Turn every line of all the rows below into a numbered list, skipping blank lines and leaving the pictures out.

Saved data entries:
# # # #

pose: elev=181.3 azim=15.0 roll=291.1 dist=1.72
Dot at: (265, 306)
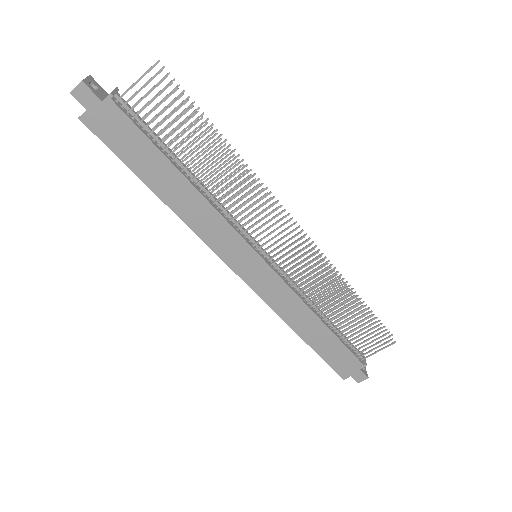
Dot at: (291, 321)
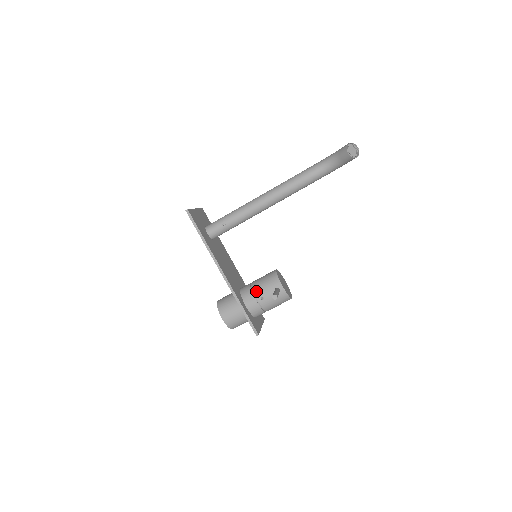
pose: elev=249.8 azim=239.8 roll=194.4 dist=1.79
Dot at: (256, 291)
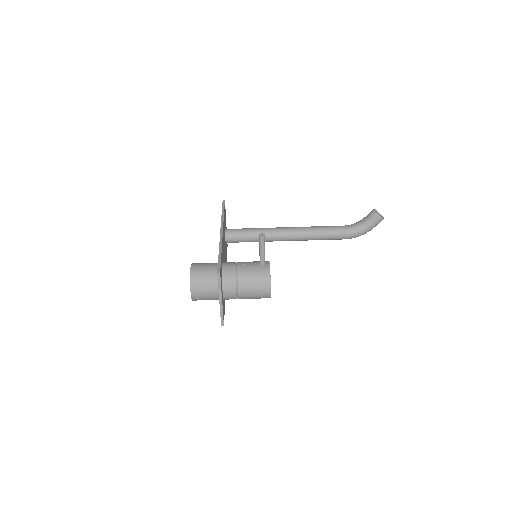
Dot at: (240, 262)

# # # #

*EXERCISE OUTPUT*.
1. pose: elev=181.3 azim=15.0 roll=291.1 dist=1.72
2. Dot at: (265, 306)
3. Dot at: (291, 321)
4. pose: elev=249.8 azim=239.8 roll=194.4 dist=1.79
5. Dot at: (256, 291)
6. Dot at: (240, 262)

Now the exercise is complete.